- QUOTED PASSAGE:
▬▬▬▬▬▬
Denylists provide technical means for IPFS service operators to control the content hosted on their nodes.
A denylist is a collection of items that will be "blocked" on IPFS software.
While this specification is implementation agnostic and just defines the form and syntax supported by the denylist, it is clear that when talking of blocking we are specifically thinking on how to implement it in a way that is efficient and operationally sound. Thus, we are thinking of lists that will grow to be made of billions of items, that will be constantly updated while the application runs, that will be shared and distributed around using IPFS itself and that users should have the power to edit and adjust very easily.
The presented denylist format is the result of careful reflection on such terms. Our list format starts by including an optional header, which provides basic information about the list itself, and can be used to set list-wide options (hints, as we call them). We choose YAML for simplicity, readability, ease of use and parser support.
In our lists, hints are a way of providing additional, optional information, relative to the items in the list that can be processed by machines. For example, a hint can tell implementations about HTTP return codes for blocked items, when they are requested through the gateway. In this original specification we do not define any mandatory or optional hint, but this may be done in the future to support specific features.
The denylist itself, after the header, is a collection of block items and block-item-specific hints. There are different flavours of block items, depending on whether we are blocking by CID, CID+path, Path, IPNS, using double-hashing etc. but the idea is that whether an item is blocked or not SHOULD be decided directly and ideally, prior to retrieval.
We include negative block items as well, with the idea of enabling denylists that are append-only. One of the main operational constraints we have seen is that a single item can cause a full denylist to be re-read, re-parsed and ultimately need a full restart of the application. We want to avoid that by providing operators and implementors with the possibility of just watching denylists for new items without then need to restart anything while new items are added. This also gives the possibility of storing an offset and seeking directly to it after application restarts. negative block items can also be used to make exceptions to otherwise more general rules.
Another aspect that we have maintained in the back of our minds is the possibility of sharing lists using IPFS. The append-mostly aspect also plays a role here, for lists can be chunked and DAG-ified and only the last chunk will change as the file grows. This makes our lists immediately friendly to content-addressing and efficient transmission over IPFS. However, the protocols, subscriptions and list-sharing approaches are rightfully beyond this spec.
▬▬▬▬▬▬
- STORED RECORDS:

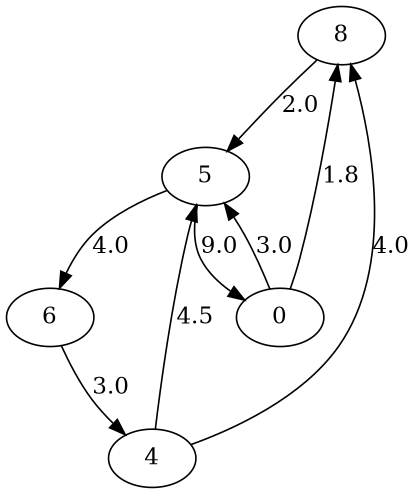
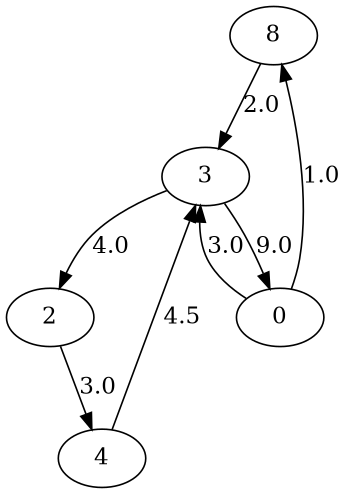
  digraph {
    n1 [label=8]
    0
-   3 [label=5]
-   2 [label=6]
+   3
+   2
    4
    n1 -> 3 [label=2.0]
-   0 -> n1 [label=1.8]
+   0 -> n1 [label=1.0]
    0 -> 3 [label=3.0]
    3 -> 0 [label=9.0]
    3 -> 2 [label=4.0]
    2 -> 4 [label=3.0]
-   4 -> n1 [label=4.0]
    4 -> 3 [label=4.5]
  }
▬▬▬▬▬▬
- GIVEN INSTRUCTION A: According to the denylist specification above, what language do the authors choose for the optional header?
- GIVEN INSTRUCTION B: List every basis for blocking that the denylist specification names when it describes the different flavours of block items.

- FINAL RESULT A: YAML

- FINAL RESULT B: CID, CID+path, Path, IPNS, double-hashing